Selection:
......

Disappointing earnings reports from some of the world's biggest tech
companies and fresh emission-test troubles for Europe's auto makers
meant a low-key day at the end of a positive week for the world's
main stock markets.
Wall Street, which is back near record highs, was set to reopen
virtually flat. Traders were looking over General Electric and
Honeywell earnings and waiting on manufacturing data, after
lackluster numbers from Google's parent wiped $32 billion off its
value on Thursday.
Euro zone business data earlier had showed an unexpected slowdown in
April. Meanwhile, the bloc's finance chiefs met in Amsterdam to
discuss whether Greece was making the necessary progress. The head
of the International Monetary Fund said it wasn't.
The big market move come from Japan though. A Bloomberg report that
the central bank might go further with negative interest rates
caused the yen to fall more than 1 percent, to 110.34 yen per dollar
and 124.93 to the euro.
The Bank of Japan, which meets next week, has two lending
facilities. One offers banks zero-interest funding for loans to
companies in high-growth industries and one provides zero-interest
long-term funds to banks that increase lending more generally.
The BOJ would consider applying negative rates on both facilities,
Bloomberg reported - paying commercial banks to accept funding.
"That puts a different light on the BOJ meeting and suggests they
might be more creative than the markets had given them credit for,"
said Rabobank FX strategist Jane Foley. "Clearly we have seen the
yen suffer on the back of that."
The Federal Reserve also meets next week. Healthy markets and
reassuring data over the past month have left many investors
wondering whether they might have been too quick in pricing out an
increase in U.S. rates this year.
Manufacturing purchasing manager data in the U.S. due at 1345 GMT
will provide the latest fodder for that debate after a rebound in
ISM figures this week.
German Bund and U.S. Treasury yields were on course for weekly
gains, although they slipped on Friday in reaction to the BOJ talk.
The bond market has also been tracking oil prices because of their
impact on inflation, and crude is up by more than two-thirds from
its $27 a barrel low in January.

......

Saved entries:
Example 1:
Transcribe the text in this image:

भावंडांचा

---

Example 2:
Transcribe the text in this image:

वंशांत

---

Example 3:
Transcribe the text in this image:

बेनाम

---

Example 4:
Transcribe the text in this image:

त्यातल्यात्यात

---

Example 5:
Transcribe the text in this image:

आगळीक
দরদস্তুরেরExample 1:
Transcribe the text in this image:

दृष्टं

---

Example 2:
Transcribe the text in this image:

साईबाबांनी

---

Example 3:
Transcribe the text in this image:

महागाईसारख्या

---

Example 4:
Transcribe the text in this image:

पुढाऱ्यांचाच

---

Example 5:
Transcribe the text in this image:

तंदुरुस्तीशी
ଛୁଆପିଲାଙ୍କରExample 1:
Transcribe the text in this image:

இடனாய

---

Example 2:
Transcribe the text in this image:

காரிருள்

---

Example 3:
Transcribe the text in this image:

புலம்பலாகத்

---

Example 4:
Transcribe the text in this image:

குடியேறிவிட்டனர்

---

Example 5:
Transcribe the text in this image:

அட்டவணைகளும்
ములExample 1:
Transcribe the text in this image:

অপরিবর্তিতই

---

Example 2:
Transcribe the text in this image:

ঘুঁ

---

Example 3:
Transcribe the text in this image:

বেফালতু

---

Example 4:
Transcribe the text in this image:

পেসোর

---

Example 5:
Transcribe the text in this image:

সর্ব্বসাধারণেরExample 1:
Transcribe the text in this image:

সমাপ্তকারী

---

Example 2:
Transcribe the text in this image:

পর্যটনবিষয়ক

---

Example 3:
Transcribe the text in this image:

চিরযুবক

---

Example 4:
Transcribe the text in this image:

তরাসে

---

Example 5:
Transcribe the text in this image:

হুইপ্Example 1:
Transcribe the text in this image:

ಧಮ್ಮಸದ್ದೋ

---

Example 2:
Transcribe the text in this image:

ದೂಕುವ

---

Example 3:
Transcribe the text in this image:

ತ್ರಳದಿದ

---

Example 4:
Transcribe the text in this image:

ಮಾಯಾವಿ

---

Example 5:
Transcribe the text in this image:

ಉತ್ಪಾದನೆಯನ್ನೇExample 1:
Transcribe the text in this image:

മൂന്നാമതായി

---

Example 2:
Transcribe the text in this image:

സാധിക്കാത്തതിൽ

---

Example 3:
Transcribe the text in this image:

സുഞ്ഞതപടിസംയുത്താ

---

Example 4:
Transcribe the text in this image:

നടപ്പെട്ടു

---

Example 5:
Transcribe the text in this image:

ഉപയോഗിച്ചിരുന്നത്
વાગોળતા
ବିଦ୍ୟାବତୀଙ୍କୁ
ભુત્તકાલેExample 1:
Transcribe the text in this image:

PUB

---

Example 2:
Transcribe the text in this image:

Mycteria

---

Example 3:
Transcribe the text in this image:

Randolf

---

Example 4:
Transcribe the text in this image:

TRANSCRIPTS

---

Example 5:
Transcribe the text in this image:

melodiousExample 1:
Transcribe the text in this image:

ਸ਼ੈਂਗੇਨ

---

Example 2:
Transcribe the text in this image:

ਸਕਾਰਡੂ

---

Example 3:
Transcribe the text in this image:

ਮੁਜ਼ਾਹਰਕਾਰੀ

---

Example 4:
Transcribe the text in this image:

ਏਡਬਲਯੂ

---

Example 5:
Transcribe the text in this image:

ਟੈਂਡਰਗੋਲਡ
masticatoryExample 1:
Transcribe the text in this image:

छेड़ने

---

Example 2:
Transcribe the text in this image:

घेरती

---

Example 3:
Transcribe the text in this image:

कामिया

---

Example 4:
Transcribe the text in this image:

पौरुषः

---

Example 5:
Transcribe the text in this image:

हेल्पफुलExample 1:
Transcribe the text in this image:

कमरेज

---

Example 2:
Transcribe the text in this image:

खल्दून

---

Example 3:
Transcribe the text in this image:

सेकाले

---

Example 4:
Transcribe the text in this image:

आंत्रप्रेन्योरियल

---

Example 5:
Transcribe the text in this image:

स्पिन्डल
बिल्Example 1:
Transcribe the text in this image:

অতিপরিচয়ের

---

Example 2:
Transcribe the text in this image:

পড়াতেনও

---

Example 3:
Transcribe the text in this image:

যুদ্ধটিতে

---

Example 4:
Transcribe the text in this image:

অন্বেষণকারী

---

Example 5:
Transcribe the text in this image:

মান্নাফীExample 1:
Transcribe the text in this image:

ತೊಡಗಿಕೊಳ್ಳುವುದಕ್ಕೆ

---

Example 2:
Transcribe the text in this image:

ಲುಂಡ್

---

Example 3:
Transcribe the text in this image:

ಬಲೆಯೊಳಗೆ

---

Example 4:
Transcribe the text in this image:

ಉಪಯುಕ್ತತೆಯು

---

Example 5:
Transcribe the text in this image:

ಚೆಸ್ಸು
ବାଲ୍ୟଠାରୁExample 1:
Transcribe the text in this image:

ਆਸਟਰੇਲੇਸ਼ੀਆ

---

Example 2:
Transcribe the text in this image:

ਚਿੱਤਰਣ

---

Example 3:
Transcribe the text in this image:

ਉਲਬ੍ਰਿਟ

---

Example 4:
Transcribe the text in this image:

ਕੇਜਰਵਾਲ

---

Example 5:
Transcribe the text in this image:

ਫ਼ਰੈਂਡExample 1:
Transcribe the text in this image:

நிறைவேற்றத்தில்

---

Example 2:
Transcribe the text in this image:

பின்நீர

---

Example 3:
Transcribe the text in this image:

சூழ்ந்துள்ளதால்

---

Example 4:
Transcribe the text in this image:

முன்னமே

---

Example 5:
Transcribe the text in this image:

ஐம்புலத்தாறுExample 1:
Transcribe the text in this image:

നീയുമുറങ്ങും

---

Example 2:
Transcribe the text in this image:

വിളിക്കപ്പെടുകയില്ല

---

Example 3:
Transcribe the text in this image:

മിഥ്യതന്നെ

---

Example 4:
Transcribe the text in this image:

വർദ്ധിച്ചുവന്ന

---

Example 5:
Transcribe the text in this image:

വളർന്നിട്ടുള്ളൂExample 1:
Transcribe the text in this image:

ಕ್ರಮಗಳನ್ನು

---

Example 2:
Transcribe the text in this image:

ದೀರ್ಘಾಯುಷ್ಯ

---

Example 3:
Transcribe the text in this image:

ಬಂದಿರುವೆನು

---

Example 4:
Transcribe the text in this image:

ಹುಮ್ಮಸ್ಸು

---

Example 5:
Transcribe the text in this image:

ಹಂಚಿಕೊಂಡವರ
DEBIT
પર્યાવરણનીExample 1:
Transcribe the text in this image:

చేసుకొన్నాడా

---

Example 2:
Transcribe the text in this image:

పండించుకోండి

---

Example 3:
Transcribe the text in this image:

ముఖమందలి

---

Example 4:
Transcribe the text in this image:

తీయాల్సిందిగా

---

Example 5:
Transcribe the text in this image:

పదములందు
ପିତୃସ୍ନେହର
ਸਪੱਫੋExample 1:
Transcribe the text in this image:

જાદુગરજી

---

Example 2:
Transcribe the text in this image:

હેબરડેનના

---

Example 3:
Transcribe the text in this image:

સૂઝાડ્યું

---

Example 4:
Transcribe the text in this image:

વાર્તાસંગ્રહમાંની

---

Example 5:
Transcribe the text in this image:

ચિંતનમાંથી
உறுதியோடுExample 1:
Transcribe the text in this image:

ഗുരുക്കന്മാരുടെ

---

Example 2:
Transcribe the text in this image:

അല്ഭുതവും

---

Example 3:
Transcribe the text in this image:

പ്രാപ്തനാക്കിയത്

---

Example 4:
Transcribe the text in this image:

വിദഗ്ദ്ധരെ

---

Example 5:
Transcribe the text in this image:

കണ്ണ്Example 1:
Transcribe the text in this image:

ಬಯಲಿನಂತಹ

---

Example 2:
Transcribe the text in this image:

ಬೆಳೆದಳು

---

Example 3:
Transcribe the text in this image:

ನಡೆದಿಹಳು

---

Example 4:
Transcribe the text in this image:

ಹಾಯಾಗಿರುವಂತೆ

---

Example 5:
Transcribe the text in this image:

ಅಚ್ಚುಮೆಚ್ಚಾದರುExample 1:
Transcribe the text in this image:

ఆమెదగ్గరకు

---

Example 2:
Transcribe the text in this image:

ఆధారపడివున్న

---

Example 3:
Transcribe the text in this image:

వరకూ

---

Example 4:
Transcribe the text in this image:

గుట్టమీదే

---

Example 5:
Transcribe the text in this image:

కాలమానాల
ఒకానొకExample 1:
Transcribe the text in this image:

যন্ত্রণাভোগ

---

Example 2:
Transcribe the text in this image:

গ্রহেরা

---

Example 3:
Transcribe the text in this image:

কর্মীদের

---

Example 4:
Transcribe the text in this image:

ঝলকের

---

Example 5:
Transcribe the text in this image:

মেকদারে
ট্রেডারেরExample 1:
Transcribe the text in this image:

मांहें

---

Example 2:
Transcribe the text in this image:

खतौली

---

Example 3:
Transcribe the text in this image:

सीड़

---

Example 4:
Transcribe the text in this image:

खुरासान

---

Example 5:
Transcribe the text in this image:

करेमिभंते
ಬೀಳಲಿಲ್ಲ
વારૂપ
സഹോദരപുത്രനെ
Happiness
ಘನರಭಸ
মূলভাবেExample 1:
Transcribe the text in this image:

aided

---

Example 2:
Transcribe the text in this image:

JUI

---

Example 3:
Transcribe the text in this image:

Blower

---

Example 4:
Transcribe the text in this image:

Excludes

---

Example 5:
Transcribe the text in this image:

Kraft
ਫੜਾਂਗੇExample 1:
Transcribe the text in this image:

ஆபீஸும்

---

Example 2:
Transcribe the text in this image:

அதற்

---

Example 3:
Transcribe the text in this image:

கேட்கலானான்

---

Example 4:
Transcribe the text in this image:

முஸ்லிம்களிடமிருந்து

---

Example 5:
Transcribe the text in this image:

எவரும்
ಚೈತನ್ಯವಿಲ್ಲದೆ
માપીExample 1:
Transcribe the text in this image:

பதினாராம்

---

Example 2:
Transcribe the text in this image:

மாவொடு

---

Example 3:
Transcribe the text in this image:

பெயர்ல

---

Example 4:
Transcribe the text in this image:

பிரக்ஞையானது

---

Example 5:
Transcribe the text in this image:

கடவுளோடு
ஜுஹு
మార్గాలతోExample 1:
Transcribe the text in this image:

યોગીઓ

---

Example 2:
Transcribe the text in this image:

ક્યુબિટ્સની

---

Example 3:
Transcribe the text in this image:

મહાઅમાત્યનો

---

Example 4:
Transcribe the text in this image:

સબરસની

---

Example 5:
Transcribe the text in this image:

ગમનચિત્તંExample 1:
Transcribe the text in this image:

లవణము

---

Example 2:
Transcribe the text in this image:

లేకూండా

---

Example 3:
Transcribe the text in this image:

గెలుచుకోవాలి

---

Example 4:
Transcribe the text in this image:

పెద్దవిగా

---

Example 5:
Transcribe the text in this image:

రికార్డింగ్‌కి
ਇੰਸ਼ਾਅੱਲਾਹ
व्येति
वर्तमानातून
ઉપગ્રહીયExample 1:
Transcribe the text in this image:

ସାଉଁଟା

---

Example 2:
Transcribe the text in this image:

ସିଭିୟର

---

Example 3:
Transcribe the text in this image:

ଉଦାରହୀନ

......

Exercise description: List every currency named in the market report. The records play no part in this work.

Full output: yen, dollar, euro